Responding to Transport for the North’s consultation on its upcoming decarbonisation strategy, the CPT has called for modal shift to be prioritised to reach net zero goals.
The Committee on Climate Change forecasts that by 2030 we need to see around one in 10 car journeys taken by bus instead to remain on track for net zero by 2050. A key factor often cited as deterring people from catching the bus is unreliable journey times, and measures that keep buses out of traffic, including bus only roads, traffic signalling and priority at junctions are necessary, the CPT says, adding that alongside investment in bus priority, other measures that will encourage bus travel must be examined. These might include Clean Air Zones which include cars and road user schemes including road pricing and congestion charges that make cars pay whilst leaving buses and coaches exempt.
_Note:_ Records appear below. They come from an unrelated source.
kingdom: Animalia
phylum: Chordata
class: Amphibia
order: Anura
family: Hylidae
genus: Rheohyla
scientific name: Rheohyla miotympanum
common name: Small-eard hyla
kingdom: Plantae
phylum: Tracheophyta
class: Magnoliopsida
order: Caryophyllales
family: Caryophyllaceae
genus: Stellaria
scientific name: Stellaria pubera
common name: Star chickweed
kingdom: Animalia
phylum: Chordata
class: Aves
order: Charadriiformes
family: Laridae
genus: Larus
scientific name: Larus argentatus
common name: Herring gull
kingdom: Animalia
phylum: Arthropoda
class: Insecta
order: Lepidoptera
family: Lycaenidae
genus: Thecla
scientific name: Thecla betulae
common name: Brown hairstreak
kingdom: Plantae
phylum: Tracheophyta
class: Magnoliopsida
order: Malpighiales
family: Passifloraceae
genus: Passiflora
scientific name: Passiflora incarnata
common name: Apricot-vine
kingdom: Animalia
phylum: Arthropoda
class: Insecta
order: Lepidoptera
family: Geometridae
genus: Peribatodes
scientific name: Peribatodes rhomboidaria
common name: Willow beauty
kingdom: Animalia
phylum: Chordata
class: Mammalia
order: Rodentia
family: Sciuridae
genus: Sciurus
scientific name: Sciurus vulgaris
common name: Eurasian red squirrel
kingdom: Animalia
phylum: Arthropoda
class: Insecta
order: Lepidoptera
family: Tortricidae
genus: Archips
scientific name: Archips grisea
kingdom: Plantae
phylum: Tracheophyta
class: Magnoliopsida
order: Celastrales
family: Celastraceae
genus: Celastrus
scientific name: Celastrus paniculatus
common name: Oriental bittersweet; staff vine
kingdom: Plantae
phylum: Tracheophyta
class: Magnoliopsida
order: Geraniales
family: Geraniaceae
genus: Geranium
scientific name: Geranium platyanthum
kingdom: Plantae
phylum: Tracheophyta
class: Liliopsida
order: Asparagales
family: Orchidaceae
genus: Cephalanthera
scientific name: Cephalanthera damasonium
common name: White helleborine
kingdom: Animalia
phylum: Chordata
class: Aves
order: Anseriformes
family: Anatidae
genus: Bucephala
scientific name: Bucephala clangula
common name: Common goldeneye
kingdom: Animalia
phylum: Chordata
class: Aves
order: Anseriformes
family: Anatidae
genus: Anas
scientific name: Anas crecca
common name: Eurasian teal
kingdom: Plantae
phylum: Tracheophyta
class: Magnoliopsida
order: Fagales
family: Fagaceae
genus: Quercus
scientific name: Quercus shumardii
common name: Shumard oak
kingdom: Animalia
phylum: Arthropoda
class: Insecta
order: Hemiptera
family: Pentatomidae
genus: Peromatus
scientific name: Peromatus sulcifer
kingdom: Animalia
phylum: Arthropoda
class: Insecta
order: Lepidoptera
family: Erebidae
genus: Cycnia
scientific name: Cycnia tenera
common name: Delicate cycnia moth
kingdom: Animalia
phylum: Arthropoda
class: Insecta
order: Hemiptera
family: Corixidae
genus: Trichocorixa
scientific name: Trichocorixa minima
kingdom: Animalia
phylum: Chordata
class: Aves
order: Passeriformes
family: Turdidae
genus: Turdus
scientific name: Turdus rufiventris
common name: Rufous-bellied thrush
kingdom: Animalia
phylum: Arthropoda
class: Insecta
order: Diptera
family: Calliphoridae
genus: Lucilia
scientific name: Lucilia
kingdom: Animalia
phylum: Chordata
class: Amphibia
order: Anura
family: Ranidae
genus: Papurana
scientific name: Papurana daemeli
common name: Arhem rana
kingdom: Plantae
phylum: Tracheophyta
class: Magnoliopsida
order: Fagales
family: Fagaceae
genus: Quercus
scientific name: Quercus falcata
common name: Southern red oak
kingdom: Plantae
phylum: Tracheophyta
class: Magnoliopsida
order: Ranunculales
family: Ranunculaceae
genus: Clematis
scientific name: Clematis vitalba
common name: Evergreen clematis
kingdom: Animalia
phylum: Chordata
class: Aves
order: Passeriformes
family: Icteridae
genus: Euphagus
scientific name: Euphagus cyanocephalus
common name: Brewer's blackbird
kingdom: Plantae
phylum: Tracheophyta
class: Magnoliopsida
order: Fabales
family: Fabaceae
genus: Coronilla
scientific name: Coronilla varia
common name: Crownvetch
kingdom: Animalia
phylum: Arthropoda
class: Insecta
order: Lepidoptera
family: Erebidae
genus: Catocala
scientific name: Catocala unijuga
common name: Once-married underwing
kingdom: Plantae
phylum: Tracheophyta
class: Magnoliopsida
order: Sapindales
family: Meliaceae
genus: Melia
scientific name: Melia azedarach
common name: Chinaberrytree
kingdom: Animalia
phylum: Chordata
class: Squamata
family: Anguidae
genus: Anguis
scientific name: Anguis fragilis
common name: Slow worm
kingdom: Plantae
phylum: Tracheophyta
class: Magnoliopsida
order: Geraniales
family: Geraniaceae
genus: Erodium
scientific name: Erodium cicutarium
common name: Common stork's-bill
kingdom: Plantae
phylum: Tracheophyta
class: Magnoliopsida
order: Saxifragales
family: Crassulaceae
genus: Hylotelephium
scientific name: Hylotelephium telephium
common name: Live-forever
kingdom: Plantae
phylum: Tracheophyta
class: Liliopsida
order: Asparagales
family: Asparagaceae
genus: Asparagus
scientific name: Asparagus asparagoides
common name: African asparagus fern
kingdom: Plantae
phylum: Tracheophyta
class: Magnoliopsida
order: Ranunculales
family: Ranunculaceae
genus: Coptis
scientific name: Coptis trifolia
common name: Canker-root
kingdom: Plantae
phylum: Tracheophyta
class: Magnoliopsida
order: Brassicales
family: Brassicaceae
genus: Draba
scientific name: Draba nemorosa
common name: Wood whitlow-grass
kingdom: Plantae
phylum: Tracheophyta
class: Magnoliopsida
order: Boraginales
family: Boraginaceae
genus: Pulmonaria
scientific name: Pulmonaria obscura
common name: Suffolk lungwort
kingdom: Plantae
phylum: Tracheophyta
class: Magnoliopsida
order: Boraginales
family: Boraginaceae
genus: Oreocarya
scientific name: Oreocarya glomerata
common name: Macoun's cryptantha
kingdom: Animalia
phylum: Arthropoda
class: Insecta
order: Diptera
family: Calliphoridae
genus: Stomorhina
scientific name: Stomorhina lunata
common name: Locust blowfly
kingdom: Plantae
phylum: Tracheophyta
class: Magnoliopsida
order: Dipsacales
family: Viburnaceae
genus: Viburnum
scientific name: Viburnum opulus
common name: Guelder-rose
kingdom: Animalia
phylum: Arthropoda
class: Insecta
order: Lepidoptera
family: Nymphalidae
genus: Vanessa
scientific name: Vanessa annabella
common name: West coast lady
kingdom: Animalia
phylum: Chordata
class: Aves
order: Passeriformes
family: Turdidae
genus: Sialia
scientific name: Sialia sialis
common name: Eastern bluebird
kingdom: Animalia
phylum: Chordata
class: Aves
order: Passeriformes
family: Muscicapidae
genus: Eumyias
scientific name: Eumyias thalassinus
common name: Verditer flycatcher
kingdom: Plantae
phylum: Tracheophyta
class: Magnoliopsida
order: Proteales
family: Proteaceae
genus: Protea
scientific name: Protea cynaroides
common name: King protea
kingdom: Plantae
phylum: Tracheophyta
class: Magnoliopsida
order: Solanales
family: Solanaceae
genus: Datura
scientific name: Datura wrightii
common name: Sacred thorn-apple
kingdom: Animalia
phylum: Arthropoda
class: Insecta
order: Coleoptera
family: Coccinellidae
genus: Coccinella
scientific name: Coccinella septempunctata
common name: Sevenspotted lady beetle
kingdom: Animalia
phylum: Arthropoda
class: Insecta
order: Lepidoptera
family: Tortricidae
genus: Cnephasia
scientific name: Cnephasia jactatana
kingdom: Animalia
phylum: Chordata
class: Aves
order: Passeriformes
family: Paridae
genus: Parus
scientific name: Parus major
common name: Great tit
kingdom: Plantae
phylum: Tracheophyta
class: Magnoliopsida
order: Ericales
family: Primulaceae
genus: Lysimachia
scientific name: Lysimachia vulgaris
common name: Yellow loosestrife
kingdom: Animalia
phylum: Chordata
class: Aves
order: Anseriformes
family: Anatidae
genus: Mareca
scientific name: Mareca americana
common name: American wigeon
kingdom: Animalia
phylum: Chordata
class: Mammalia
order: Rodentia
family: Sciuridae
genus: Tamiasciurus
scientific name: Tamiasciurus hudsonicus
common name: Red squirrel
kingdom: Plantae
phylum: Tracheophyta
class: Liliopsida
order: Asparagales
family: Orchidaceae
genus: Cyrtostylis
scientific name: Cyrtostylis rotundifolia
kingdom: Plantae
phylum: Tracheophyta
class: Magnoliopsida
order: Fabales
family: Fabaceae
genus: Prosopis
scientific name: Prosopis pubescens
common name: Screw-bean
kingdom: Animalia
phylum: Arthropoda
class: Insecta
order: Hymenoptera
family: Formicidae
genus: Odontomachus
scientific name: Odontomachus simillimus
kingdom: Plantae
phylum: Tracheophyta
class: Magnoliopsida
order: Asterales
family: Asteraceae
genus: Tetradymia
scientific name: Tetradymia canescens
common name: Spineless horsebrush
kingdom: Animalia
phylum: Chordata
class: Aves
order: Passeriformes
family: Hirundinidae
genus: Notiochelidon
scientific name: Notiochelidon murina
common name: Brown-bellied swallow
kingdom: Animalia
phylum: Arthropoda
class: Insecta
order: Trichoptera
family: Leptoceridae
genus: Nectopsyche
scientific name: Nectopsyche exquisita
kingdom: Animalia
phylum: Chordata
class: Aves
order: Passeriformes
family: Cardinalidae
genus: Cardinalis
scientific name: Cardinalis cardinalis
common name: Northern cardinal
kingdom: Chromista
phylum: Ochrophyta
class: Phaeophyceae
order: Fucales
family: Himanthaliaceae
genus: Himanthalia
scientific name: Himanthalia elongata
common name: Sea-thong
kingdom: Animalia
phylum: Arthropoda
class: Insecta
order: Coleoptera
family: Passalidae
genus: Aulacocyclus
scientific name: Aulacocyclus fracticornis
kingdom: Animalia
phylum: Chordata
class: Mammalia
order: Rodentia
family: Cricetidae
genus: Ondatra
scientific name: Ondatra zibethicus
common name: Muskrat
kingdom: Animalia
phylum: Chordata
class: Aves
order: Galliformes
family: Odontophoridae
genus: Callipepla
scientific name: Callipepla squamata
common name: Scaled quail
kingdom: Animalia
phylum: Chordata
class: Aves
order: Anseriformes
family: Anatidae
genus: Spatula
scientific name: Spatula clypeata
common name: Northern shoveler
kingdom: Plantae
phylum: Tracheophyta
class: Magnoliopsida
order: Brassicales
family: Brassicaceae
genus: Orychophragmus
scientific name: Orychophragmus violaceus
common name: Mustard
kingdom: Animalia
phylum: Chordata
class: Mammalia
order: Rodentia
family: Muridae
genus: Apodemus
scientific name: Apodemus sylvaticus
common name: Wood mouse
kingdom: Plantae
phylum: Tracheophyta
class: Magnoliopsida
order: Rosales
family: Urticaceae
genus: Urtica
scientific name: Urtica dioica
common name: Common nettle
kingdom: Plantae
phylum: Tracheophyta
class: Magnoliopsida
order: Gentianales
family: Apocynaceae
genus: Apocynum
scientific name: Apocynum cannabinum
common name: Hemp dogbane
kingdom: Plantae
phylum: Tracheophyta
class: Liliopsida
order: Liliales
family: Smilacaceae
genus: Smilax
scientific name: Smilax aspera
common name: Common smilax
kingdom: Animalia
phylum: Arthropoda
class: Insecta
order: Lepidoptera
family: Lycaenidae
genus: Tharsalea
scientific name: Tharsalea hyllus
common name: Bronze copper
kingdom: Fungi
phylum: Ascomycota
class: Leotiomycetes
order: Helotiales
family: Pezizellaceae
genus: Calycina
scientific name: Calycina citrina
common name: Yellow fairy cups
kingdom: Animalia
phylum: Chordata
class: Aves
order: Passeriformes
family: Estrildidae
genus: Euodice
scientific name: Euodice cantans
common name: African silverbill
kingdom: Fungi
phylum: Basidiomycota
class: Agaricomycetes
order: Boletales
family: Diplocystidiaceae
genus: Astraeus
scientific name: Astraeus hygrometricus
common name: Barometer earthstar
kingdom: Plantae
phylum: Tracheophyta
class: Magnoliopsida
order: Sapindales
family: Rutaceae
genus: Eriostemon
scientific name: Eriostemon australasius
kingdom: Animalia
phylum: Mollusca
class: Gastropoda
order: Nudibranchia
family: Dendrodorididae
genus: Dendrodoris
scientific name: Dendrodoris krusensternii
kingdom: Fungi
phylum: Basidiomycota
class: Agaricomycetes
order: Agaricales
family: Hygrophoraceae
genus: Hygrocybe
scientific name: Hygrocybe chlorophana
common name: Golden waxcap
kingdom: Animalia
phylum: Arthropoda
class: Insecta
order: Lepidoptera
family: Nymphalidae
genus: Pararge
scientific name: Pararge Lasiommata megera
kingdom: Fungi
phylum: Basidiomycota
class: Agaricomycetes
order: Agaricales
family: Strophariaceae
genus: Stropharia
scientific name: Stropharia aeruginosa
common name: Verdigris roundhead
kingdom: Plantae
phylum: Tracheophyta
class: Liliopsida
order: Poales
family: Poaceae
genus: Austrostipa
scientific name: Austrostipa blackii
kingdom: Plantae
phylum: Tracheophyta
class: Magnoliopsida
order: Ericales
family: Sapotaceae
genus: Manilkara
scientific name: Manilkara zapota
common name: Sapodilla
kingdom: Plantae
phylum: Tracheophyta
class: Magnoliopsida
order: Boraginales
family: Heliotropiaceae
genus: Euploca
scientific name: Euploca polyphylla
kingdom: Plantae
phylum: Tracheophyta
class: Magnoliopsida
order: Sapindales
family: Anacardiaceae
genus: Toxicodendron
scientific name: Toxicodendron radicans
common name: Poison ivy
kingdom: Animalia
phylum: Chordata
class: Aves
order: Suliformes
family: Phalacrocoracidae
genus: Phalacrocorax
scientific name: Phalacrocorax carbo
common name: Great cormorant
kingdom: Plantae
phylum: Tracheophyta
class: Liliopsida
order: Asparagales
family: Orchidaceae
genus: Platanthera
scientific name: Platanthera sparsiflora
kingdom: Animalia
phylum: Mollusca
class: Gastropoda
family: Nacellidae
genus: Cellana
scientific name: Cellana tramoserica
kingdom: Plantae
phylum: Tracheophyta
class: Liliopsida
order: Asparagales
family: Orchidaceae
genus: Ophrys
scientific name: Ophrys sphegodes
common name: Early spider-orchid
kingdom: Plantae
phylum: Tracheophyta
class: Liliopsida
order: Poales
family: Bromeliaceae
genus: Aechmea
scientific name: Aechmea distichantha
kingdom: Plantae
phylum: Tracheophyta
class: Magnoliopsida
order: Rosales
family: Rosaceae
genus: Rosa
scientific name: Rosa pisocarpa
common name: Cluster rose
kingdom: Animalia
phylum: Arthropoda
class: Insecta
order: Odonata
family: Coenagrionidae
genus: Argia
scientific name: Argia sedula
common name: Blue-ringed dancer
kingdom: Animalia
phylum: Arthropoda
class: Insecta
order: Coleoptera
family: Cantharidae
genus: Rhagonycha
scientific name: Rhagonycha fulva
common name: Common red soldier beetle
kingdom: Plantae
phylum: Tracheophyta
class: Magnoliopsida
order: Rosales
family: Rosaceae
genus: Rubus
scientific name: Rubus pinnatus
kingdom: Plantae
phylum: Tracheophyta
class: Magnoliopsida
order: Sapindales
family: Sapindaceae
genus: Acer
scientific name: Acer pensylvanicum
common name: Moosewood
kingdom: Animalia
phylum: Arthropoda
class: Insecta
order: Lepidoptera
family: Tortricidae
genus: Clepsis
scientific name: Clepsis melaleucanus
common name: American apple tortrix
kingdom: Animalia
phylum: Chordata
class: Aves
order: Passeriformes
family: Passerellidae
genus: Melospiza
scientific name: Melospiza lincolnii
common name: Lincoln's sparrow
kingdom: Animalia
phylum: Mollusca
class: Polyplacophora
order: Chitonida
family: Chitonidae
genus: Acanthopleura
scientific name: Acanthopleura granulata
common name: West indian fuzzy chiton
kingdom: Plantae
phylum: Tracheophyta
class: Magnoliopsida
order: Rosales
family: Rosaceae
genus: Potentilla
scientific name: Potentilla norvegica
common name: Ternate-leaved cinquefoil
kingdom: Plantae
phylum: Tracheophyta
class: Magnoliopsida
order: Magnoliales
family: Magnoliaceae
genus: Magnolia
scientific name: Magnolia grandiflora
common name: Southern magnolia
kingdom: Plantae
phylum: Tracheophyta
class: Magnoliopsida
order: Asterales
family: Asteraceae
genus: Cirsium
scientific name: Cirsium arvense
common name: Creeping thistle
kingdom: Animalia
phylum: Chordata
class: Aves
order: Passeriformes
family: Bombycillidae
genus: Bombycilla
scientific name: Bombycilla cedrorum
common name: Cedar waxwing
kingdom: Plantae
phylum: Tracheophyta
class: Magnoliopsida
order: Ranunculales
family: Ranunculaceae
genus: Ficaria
CPT Regional Manager Andrew McGuinness said: “To reduce carbon emissions from transport we need to prioritise encouraging people to choose greener modes of travel, such as the bus.
“Measures that keep buses out of congestion and improve bus journey times will make people feel confident that they can rely on the bus to make their journeys on time. We must also incentivise people to swap their car journeys for one by bus, which can be done by introducing policies that charge car users, such as road pricing schemes and ensuring that Clean Air Zones include cars.”
CPT’s response also highlighted that the draft decarbonisation strategy failed to acknowledge the benefits of coach travel. A 15% increase in coach passenger journeys by British people each year could lead to approximately 47 million fewer cars on the road, saving over a quarter of a million tonnes of carbon dioxide, it believes. For the industry to play its full role support must be in place to enable and encourage people to travel by coach, with coach-friendly measures such as adequate coach parking and drop off and pick up points for passengers.
Andrew continued: “It was disappointing that coach was not mentioned in the draft decarbonisation strategy, when coaches can take up to 50 cars off the road and they will play an important role in the journey to net zero carbon emissions. To get more people on board we must see this strategy including policies that make it easy for coaches to access tourist attractions and the city centre. These measures will encourage people to travel by coach, instead of by car, helping to reduce carbon emissions.”